| Text |
____________________

If it is time to determine the moving speed, the CPU 30 determines
the moving speed of the object as being the moving speed currently
set, and the CPU 30 starts moving the object at the determined
moving speed toward the target position in the game world
calculated in step 91. Then, the process proceeds to step 100.
[0186] In step 100, the CPU 30 displays the game image on the
display screen of the monitor 2, and exits the subroutine. For
example, before the moving speed of the object is determined, i.e.,
where the moving speed is being set or where the setting of the
moving speed has not started and the bullet object OBJ is not
present in the game world, the CPU 30 displays, on the monitor 2,
the game world with the enemy object E and the gunsight object TG
therein. After the moving speed of the object is determined, the
CPU 30 displays, on the monitor 2, the bullet object OBJ moving at
the determined moving speed toward the gunsight object TG in the
game world with the enemy object E and the gunsight object TG
therein.
[0187] Thus, by using the position pointed at by the controller 7
and the press-down load as control inputs, it is possible to
realize a video game utilizing a novel control environment. In the
above description, the moving speed of the bullet object OBJ varies
according to the press-down load. Alternatively, the attacking
power of the bullet object OBJ (e.g., the amount of damage to be
imparted on the enemy object E) maybe varied according to the
press-down load.
[0188] In the above description, the input device (pointing device)

____________________

| Written tasks |
• a. According to the patent excerpt, where does the CPU 30 display the game image in step 100?
• b. Rewrite the patent excerpt from "[0187] Thus, by" up to and including "device (pointing device)", switching "press-down load" to "grip pressure".
• c. Summarize the patent excerpt in two sentences.

____________________

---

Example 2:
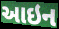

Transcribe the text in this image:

આઇન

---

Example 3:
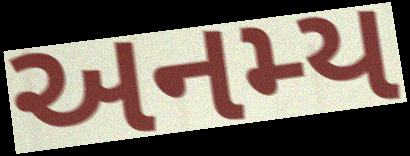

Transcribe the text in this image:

અનમ્ય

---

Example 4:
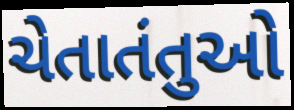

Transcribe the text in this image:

ચેતાતંતુઓ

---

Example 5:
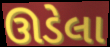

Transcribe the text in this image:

ઊડેલા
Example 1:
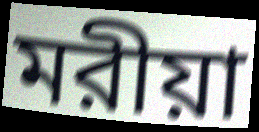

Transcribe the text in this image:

মরীয়া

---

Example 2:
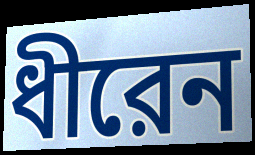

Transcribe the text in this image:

ধীরেন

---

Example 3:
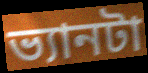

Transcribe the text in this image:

ভ্যানটা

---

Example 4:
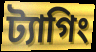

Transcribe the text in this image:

ট্যাগিং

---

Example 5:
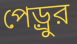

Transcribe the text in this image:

পেড়্রুর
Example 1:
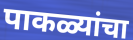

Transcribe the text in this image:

पाकळ्यांचा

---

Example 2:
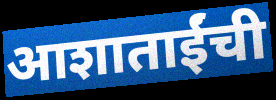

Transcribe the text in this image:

आशाताईंची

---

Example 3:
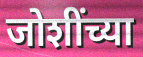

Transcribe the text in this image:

जोशींच्या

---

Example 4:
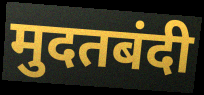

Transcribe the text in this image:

मुदतबंदी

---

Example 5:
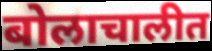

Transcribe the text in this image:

बोलाचालीत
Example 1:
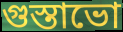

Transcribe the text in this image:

গুস্তাভো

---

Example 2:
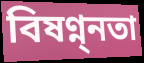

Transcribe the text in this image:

বিষণ্ন্নতা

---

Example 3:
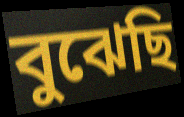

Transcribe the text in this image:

বুঝেছি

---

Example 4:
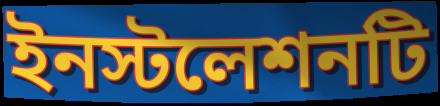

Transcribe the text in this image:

ইনস্টলেশনটি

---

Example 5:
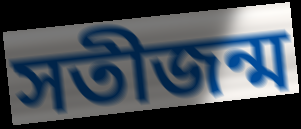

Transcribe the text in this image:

সতীজন্ম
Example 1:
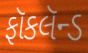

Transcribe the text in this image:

ફૉકલૅન્ડ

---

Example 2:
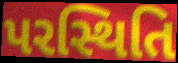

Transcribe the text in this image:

પરસ્થિતિ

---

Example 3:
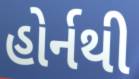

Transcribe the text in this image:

હોર્નથી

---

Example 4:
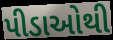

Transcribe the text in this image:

પીડાઓથી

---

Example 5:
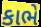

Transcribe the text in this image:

કાભે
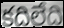
కదిలేది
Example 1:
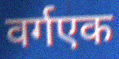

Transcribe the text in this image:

वर्गएक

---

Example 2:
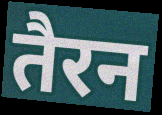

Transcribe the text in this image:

तैरन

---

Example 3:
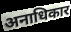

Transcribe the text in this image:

अनाधिकार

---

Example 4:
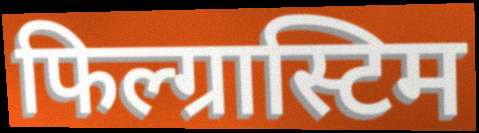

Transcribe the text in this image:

फिल्ग्रास्टिम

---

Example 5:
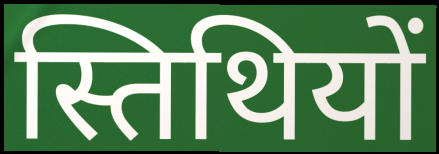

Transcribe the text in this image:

स्तिथियों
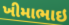
ખીમાભાઇ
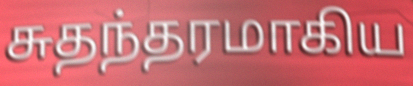
சுதந்தரமாகிய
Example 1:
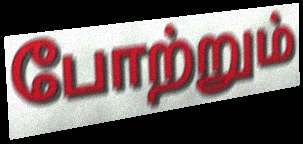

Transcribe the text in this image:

போற்றும்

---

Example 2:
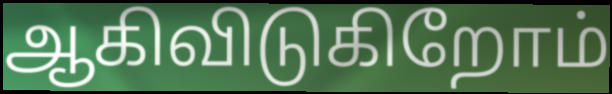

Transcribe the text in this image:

ஆகிவிடுகிறோம்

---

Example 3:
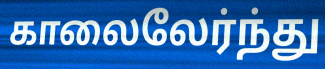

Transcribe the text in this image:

காலைலேர்ந்து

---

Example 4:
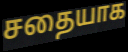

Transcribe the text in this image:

சதையாக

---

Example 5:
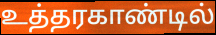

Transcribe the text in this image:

உத்தரகாண்டில்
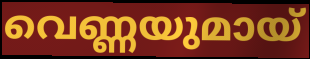
വെണ്ണയുമായ്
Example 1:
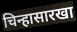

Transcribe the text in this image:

चिन्हासारखा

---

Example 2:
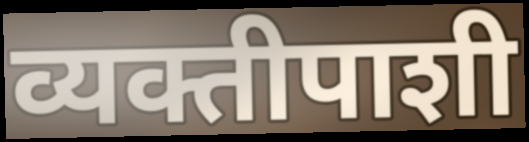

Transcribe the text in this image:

व्यक्तीपाशी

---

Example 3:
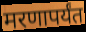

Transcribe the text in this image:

मरणापर्यंत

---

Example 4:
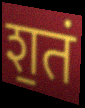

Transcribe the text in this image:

श॒तं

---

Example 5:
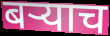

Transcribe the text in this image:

बऱ्याच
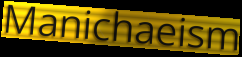
Manichaeism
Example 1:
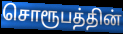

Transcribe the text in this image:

சொரூபத்தின்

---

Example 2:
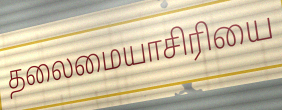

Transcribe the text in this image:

தலைமையாசிரியை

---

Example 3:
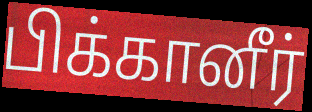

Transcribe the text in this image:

பிக்கானீர்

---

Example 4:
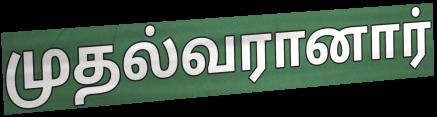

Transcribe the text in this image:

முதல்வரானார்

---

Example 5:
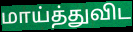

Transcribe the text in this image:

மாய்த்துவிட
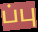
ப்பு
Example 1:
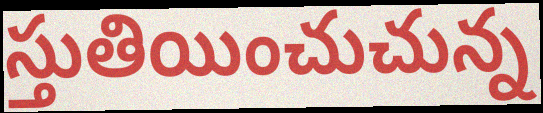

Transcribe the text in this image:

స్తుతియించుచున్న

____________________

| Task answers |
• a. On the display screen of the monitor 2.

• b.
[0187] Thus, by using the position pointed at by the controller 7
and the grip pressure as control inputs, it is possible to
realize a video game utilizing a novel control environment. In the
above description, the moving speed of the bullet object OBJ varies
according to the grip pressure. Alternatively, the attacking
power of the bullet object OBJ (e.g., the amount of damage to be
imparted on the enemy object E) maybe varied according to the
grip pressure.
[0188] In the above description, the input device (pointing device)

• c. Once the moving speed is determined, the CPU 30 starts moving the object at that speed toward the target position and displays the game world on the monitor 2, showing the bullet object OBJ moving toward the gunsight object TG. Using the position pointed at by the controller 7 and the press-down load as control inputs makes a video game with a novel control environment possible, and the press-down load could alternatively vary the bullet object's attacking power instead of its speed.